(Challenge)
Rewrite everything from the row containing "the end time." down to the row containing "2:00 PM to 6:45 PM", both included, as a Markdown table with the columns No. and Line. Number each row in No., put its text in Line, and skip any blank lines.

[A run of records]

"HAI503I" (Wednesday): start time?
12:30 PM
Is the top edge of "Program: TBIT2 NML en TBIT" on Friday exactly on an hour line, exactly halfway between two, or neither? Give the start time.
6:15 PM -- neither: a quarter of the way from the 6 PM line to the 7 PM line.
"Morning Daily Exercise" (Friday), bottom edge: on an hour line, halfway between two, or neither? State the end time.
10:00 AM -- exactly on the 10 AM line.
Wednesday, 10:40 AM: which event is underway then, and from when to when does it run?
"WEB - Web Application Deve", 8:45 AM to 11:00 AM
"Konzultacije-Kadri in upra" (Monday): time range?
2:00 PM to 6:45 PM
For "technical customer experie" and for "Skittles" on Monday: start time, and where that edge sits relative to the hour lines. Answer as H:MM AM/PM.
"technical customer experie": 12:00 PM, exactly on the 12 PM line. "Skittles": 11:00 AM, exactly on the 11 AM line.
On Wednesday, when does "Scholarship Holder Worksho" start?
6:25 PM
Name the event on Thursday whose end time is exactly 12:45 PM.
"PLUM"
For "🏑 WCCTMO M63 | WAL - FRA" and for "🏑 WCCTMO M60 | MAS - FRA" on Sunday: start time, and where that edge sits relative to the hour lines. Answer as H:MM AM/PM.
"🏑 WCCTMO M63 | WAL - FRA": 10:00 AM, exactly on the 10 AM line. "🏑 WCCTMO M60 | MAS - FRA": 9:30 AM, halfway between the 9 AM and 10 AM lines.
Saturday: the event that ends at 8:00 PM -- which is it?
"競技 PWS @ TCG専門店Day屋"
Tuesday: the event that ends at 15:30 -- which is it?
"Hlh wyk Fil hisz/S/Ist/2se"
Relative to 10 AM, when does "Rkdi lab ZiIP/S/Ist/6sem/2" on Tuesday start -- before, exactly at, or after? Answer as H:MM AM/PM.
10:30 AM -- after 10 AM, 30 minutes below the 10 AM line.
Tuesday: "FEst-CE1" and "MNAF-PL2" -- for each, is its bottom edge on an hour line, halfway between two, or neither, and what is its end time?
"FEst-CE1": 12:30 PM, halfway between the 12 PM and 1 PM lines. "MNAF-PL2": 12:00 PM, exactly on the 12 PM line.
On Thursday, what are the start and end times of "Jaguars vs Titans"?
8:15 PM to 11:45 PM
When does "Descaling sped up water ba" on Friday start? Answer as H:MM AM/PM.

(Exercise response)
| No. | Line |
|---|---|
| 1 | "Morning Daily Exercise" (Friday), bottom edge: on an hour line, halfway between two, or neither? State the end time. |
| 2 | 10:00 AM -- exactly on the 10 AM line. |
| 3 | Wednesday, 10:40 AM: which event is underway then, and from when to when does it run? |
| 4 | "WEB - Web Application Deve", 8:45 AM to 11:00 AM |
| 5 | "Konzultacije-Kadri in upra" (Monday): time range? |
| 6 | 2:00 PM to 6:45 PM |